In the months before the pandemic, a little East Village sandwich window was getting big attention for its locally infrequent ingredients like camel and bison heart, alongside more standard fare like shrimp, lamb and roast pork. It closed three years and many fans later due to that old Manhattan classic, a lease dilemma. Foxface expanded its concept, menu, space and name not too far away this past spring with the opening of Foxface Natural on Avenue A.
Though several times its predecessor’s size, Foxface Natural’s long, narrow dining room is still petite, swiped mostly in white with a few lines of sandy wood and a bit more color from potted plants. Like before, the menu is frequently updated; quail, live scallops, goat, outsized prawn heads and other underwater noggins having graced tables throughout Foxface Natural’s two seasons in operation. It’s still, in this new iteration, spotlighting some infrequently commercially seen items, a few available on a blink-and-you’ll-miss-them basis.
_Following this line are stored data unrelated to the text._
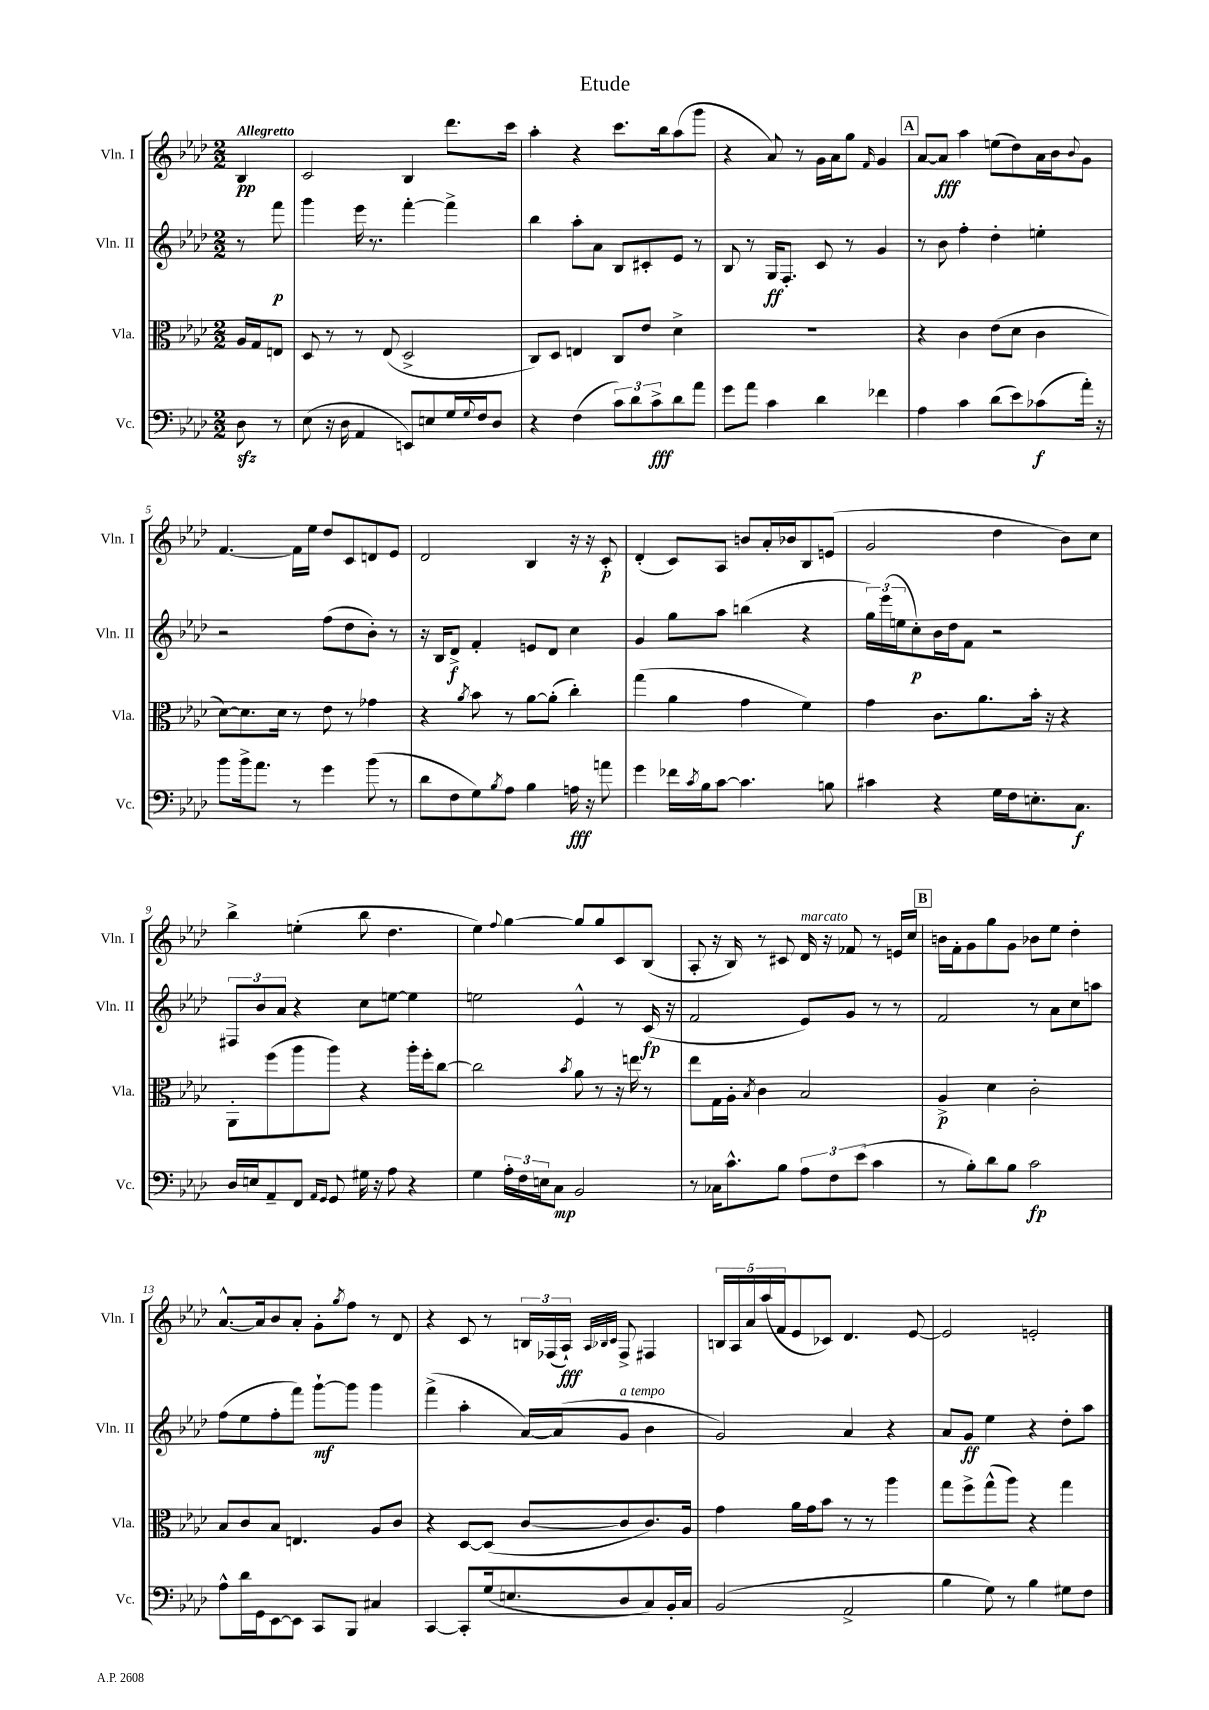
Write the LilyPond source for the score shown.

\header { title = "Etude" }
<<
\new StaffGroup <<
\new Staff = "s0" \with { instrumentName = "Vln. I" shortInstrumentName = "Vln. I" } {
    \clef treble \key aes \major \numericTimeSignature \time 2/2 \partial 4 \tempo "Allegretto"
    bes4\pp |
    c'2 bes4 des'''8. c'''16 |
    aes''4-. r4 c'''8. bes''16 aes''8( g'''8 |
    r4 aes'8) r8 g'16 aes'16 g''8 \grace { f'16 } g'4 |
    \mark \markup { \box "A" } aes'8~ aes'8\fff aes''4 e''8( des''8) aes'16 bes'16 \appoggiatura { bes'8 } g'8 |
    f'4.~ f'16 ees''16 des''8 c'8 d'8 ees'8 |
    des'2 bes4 r16 r16 c'8-.\p |
    des'4-.( c'8) aes8 b'8 aes'16-. bes'16 bes8 e'8( |
    g'2 des''4 bes'8) c''8 |
    bes''4-> e''4-.( bes''8 des''4. |
    ees''4) \appoggiatura { f''8 } g''4~ g''8 g''8 c'8 bes8( |
    aes8-. r16 bes16) r8 cis'8 des'16^\markup { \italic "marcato" } r16 fes'8 r8 e'16 c''16 |
    \mark \markup { \box "B" } b'16 f'16-. g'8 g''8 g'8 bes'8 ees''8 des''4-. |
    aes'8.~-^ aes'16 bes'8 aes'8-. g'8-. \acciaccatura { g''8 } f''8 r8 des'8 |
    r4 c'8 r8 \tuplet 3/2 { b16 fes16( aes16-!\fff) } \grace { aes32 bes32 c'32 } fes8-> fis4 |
    \tuplet 5/4 { b16 aes16 aes'16 aes''16( f'16 } ees'8 ces'8) des'4. ees'8~ |
    ees'2 e'2-. \bar "|." |
}
\new Staff = "s1" \with { instrumentName = "Vln. II" shortInstrumentName = "Vln. II" } {
    \clef treble \key aes \major \numericTimeSignature \time 2/2 \partial 4
    r8 f'''8\p |
    g'''4 ees'''16 r8. f'''4~-. f'''4-> |
    bes''4 aes''8-. aes'8 bes8 cis'8-. ees'8 r8 |
    bes8 r8 g16\ff f8.-. c'8 r8 g'4 |
    \mark \markup { \box "A" } r8 bes'8 f''4-. des''4-. e''4-. |
    r2 f''8( des''8 bes'8-.) r8 |
    r16 bes16 des'8->\f f'4-. e'8 des'8 c''4 |
    g'4 g''8 aes''8 b''4( r4 |
    \tuplet 3/2 { g''16) ees'''16( e''16 } c''8-.\p) bes'16 des''16 f'8 r2 |
    \tuplet 3/2 { fis8 bes'8 aes'8 } r4 c''8 e''8~ e''4 |
    e''2 ees'4-^ r8 c'16\fp( r16 |
    f'2 ees'8) g'8 r8 r8 |
    \mark \markup { \box "B" } f'2 r8 aes'8 c''8 a''8 |
    f''8( ees''8 f''8-. f'''8) g'''8~-!\mf g'''8 g'''4 |
    f'''4->( aes''4-. aes'16~) aes'16( g'8^\markup { \italic "a tempo" } bes'4 |
    g'2) aes'4 r4 |
    aes'8 g'8\ff ees''4 r4 des''8-. aes''8 \bar "|." |
}
\new Staff = "s2" \with { instrumentName = "Vla." shortInstrumentName = "Vla." } {
    \clef alto \key aes \major \numericTimeSignature \time 2/2 \partial 4
    aes16 g16 e8 |
    des8 r8 r8 ees8( des2-> |
    c8) des8 e4 c8 ees'8 des'4-> |
    R1 |
    \mark \markup { \box "A" } r4 c'4 ees'8( des'8 c'4 |
    des'8~) des'8. des'16 r8 ees'8 r8 ges'4 |
    r4 \acciaccatura { aes'8 } bes'8 r8 aes'8~ aes'8-.( c''4-.) |
    g''4( aes'4 g'4 f'4) |
    g'4 c'8. aes'8. bes'16-. r16 r4 |
    aes,8-. f''8( aes''8 aes''8) r4 aes''16-. f''16-. c''8~ |
    c''2 \acciaccatura { bes'8 } aes'8 r8 r16 e''16 r8 |
    ees''8 g16 aes16-. \acciaccatura { bes8 } c'4 bes2 |
    \mark \markup { \box "B" } aes4->\p des'4 c'2-. |
    bes8 c'8 bes8 e4. aes8 c'8 |
    r4 des8~ des8( c'8~ c'8 c'8.) aes16 |
    g'4 aes'16 g'16 bes'8 r8 r8 aes''4 |
    g''8 f''8-> g''8-^( aes''8) r4 g''4 \bar "|." |
}
\new Staff = "s3" \with { instrumentName = "Vc." shortInstrumentName = "Vc." } {
    \clef bass \key aes \major \numericTimeSignature \time 2/2 \partial 4
    des8\sfz r8 |
    ees8( r16 des16 aes,4 e,8) e8 g16 \appoggiatura { g8 } f16 des8 |
    r4 f4( \tuplet 3/2 { c'8) des'8 c'8->\fff } des'8 aes'8 |
    g'8 aes'8 c'4 des'4 fes'4 |
    \mark \markup { \box "A" } aes4 c'4 des'8( ees'8) ces'8\f( aes'16-.) r16 |
    bes'8 bes'16-> aes'8. r8 g'4 bes'8( r8 |
    des'8 f8 g8) \acciaccatura { bes8 } aes8 bes4 a16\fff r16 a'8 |
    g'4 fes'16 \acciaccatura { c'8 } bes16 c'8~ c'4. b8 |
    cis'4 r4 g16 f16 e8.-. c8.\f |
    des16 e16 aes,8-- f,8 \grace { aes,16 g,16 } g,8 gis16 r16 aes8 r4 |
    g4 \tuplet 3/2 { aes16-. f16 e16 } c8\mp bes,2 |
    r8 ces16 c'8.-^ bes8 \tuplet 3/2 { aes8 f8 ees'8( } c'4 |
    \mark \markup { \box "B" } r8 bes8-.) des'8 bes8 c'2\fp |
    aes8-^ des'16 g,16 ees,8~ ees,8 c,8 bes,,8 cis4 |
    c,4~ c,8-. g16( e8. des8 c8) bes,16-. c16 |
    bes,2( aes,2-> |
    bes4 g8) r8 bes4 gis8 f8 \bar "|." |
}
>>
>>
A shipment of percebes, for example, was recently lost at JFK, conjuring all sorts of hypotheticals about the unintended party eventually on the Portuguese goose barnacles’ receiving end. Studied sourcing and its beautiful conclusion aside, there has still been little else quite as attention-catching as that camel here at 2.0, though the kangaroo tartare ($25) comes close.
Next to nothing is unheard of in New York City, including kangaroo, which I’ve previously enjoyed in carpaccio form at since-shuttered Public in Nolita, and you can presently find skewered at Williamsburg’s Isla and Co. The lean meat is milder here than its “gamey” shorthand, and lends itself well to the raw, chopped approach, served in a heap with brittle Sardinian flatbread and a delightful little pouf of airy charred eggplant. A glancing taste could easily be mistaken for more common beef, a value judgment for the eye of the beholder. I’d get it again.
Elsewhere among the assorted proteins, the wild boar pork tongue’s ($22) thin, cold cut-style slices are reminiscent of sandwiches, though more evocative of the catered luncheon variety than the unique affairs Foxface was first recognized for. The dainty pink pile is laced with light greens and served atop a tonnato sauce that obscures any tuna and anchovy notes with a heavier mayo presence. Its meat is plenty tasty, if only a little distinguishable from any other high-quality ham.
Everything here is suitable to share; some for a few bites and some for several more, and the printed menu’s order follows a conventional smaller to larger format. In a rare suggestion of restraint wherever money changes hands, you might be told you’ve ordered too much, and encouraged to cull a plate or two. There are half a hundred ways to do so, even on a menu less than 20 lines long. Foxface Natural’s frequent rotation and pleasant, unrushed atmosphere lends itself to return visits to mix and match, and a first trip its as good a plan as any to follow the day’s recommendations.
Seafood is the kitchen’s stated can’t-miss category at press time, and the hiramasa “pastrami” ($24), one dish consistently available since opening, gives a gentle kick to the geometrically-textured, thin slices of nearly-blushing fish. The app’s rye crisps and horseradish dabs close the loop on the subtly executed conceit.
One of Foxface Natural’s best preparations is also its simplest, arriving just how the menu describes. A whole Montauk fluke ($56) is wood oven-roasted with parsley and an abundance of garlic that suffuses the tender fish with fragrance and deep, silky flavor without cloaking the fluke’s own near-sweetness. Relatively uncomplicated as it is, this is still a wonderful demonstration of what Foxface’s “natural continuation” can do.
Vitals:
The Vibe: Peaceful, pleasant and unrushed.
The Food: Frequently updated, unique, and skewed to seafood recommendations like the hiramasa “pastrami” and whole Montauk fluke at the moment. One of a few spots citywide with kangaroo on the menu.
The Drinks: Beer and wine.
Foxface Natural is located at 189 Avenue A.